> **Entries shown**
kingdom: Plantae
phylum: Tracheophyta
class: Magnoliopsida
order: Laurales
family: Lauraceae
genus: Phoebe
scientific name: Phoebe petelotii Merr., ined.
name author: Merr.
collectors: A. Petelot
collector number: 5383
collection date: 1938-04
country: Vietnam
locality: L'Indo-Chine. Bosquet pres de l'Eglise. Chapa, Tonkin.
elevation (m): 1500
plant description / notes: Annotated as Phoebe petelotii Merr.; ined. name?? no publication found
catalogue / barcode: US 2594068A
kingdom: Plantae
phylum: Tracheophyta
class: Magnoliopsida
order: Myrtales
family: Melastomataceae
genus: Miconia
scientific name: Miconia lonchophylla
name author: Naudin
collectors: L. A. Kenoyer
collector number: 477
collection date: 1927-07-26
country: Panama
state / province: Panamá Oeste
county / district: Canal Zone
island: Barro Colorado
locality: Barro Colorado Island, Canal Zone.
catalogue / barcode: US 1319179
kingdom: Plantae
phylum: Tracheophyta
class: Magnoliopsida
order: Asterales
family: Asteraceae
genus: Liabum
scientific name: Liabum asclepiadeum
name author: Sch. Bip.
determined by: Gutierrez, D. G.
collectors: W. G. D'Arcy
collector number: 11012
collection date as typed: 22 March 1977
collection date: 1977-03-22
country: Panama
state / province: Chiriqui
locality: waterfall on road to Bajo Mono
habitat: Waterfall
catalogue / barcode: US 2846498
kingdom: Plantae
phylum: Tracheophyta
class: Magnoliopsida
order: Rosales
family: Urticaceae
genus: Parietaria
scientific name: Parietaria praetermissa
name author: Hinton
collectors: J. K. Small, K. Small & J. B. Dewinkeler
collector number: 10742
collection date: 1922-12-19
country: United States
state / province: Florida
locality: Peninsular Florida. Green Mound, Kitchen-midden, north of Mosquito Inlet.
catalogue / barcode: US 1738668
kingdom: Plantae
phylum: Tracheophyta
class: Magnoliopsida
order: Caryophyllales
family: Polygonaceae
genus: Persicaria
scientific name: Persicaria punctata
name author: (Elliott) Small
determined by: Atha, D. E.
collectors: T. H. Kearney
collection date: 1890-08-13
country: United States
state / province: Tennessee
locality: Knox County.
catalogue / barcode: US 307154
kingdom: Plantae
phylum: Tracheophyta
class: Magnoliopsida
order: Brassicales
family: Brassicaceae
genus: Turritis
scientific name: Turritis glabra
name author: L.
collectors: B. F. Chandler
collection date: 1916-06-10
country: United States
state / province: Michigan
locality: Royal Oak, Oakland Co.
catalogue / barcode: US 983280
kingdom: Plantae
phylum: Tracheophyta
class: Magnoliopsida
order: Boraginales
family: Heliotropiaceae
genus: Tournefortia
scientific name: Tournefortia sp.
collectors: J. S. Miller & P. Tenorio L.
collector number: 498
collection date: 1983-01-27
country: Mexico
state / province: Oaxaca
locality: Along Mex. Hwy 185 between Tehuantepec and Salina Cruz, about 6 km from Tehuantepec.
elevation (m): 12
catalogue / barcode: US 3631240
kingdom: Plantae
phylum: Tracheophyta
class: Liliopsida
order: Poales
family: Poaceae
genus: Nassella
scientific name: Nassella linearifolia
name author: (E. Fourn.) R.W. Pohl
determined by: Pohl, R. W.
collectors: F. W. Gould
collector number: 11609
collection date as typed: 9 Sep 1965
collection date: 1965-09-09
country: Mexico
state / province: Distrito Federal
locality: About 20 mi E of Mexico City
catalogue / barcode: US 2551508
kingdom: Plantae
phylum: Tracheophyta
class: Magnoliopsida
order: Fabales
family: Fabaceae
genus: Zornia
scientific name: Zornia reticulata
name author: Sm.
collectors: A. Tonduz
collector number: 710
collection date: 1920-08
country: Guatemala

> **Set exercise**
Format every line in the rows above as a numbered list, omitting any blank lines.

> **Full answer**
1. kingdom: Plantae
2. phylum: Tracheophyta
3. class: Magnoliopsida
4. order: Laurales
5. family: Lauraceae
6. genus: Phoebe
7. scientific name: Phoebe petelotii Merr., ined.
8. name author: Merr.
9. collectors: A. Petelot
10. collector number: 5383
11. collection date: 1938-04
12. country: Vietnam
13. locality: L'Indo-Chine. Bosquet pres de l'Eglise. Chapa, Tonkin.
14. elevation (m): 1500
15. plant description / notes: Annotated as Phoebe petelotii Merr.; ined. name?? no publication found
16. catalogue / barcode: US 2594068A
17. kingdom: Plantae
18. phylum: Tracheophyta
19. class: Magnoliopsida
20. order: Myrtales
21. family: Melastomataceae
22. genus: Miconia
23. scientific name: Miconia lonchophylla
24. name author: Naudin
25. collectors: L. A. Kenoyer
26. collector number: 477
27. collection date: 1927-07-26
28. country: Panama
29. state / province: Panamá Oeste
30. county / district: Canal Zone
31. island: Barro Colorado
32. locality: Barro Colorado Island, Canal Zone.
33. catalogue / barcode: US 1319179
34. kingdom: Plantae
35. phylum: Tracheophyta
36. class: Magnoliopsida
37. order: Asterales
38. family: Asteraceae
39. genus: Liabum
40. scientific name: Liabum asclepiadeum
41. name author: Sch. Bip.
42. determined by: Gutierrez, D. G.
43. collectors: W. G. D'Arcy
44. collector number: 11012
45. collection date as typed: 22 March 1977
46. collection date: 1977-03-22
47. country: Panama
48. state / province: Chiriqui
49. locality: waterfall on road to Bajo Mono
50. habitat: Waterfall
51. catalogue / barcode: US 2846498
52. kingdom: Plantae
53. phylum: Tracheophyta
54. class: Magnoliopsida
55. order: Rosales
56. family: Urticaceae
57. genus: Parietaria
58. scientific name: Parietaria praetermissa
59. name author: Hinton
60. collectors: J. K. Small, K. Small & J. B. Dewinkeler
61. collector number: 10742
62. collection date: 1922-12-19
63. country: United States
64. state / province: Florida
65. locality: Peninsular Florida. Green Mound, Kitchen-midden, north of Mosquito Inlet.
66. catalogue / barcode: US 1738668
67. kingdom: Plantae
68. phylum: Tracheophyta
69. class: Magnoliopsida
70. order: Caryophyllales
71. family: Polygonaceae
72. genus: Persicaria
73. scientific name: Persicaria punctata
74. name author: (Elliott) Small
75. determined by: Atha, D. E.
76. collectors: T. H. Kearney
77. collection date: 1890-08-13
78. country: United States
79. state / province: Tennessee
80. locality: Knox County.
81. catalogue / barcode: US 307154
82. kingdom: Plantae
83. phylum: Tracheophyta
84. class: Magnoliopsida
85. order: Brassicales
86. family: Brassicaceae
87. genus: Turritis
88. scientific name: Turritis glabra
89. name author: L.
90. collectors: B. F. Chandler
91. collection date: 1916-06-10
92. country: United States
93. state / province: Michigan
94. locality: Royal Oak, Oakland Co.
95. catalogue / barcode: US 983280
96. kingdom: Plantae
97. phylum: Tracheophyta
98. class: Magnoliopsida
99. order: Boraginales
100. family: Heliotropiaceae
101. genus: Tournefortia
102. scientific name: Tournefortia sp.
103. collectors: J. S. Miller & P. Tenorio L.
104. collector number: 498
105. collection date: 1983-01-27
106. country: Mexico
107. state / province: Oaxaca
108. locality: Along Mex. Hwy 185 between Tehuantepec and Salina Cruz, about 6 km from Tehuantepec.
109. elevation (m): 12
110. catalogue / barcode: US 3631240
111. kingdom: Plantae
112. phylum: Tracheophyta
113. class: Liliopsida
114. order: Poales
115. family: Poaceae
116. genus: Nassella
117. scientific name: Nassella linearifolia
118. name author: (E. Fourn.) R.W. Pohl
119. determined by: Pohl, R. W.
120. collectors: F. W. Gould
121. collector number: 11609
122. collection date as typed: 9 Sep 1965
123. collection date: 1965-09-09
124. country: Mexico
125. state / province: Distrito Federal
126. locality: About 20 mi E of Mexico City
127. catalogue / barcode: US 2551508
128. kingdom: Plantae
129. phylum: Tracheophyta
130. class: Magnoliopsida
131. order: Fabales
132. family: Fabaceae
133. genus: Zornia
134. scientific name: Zornia reticulata
135. name author: Sm.
136. collectors: A. Tonduz
137. collector number: 710
138. collection date: 1920-08
139. country: Guatemala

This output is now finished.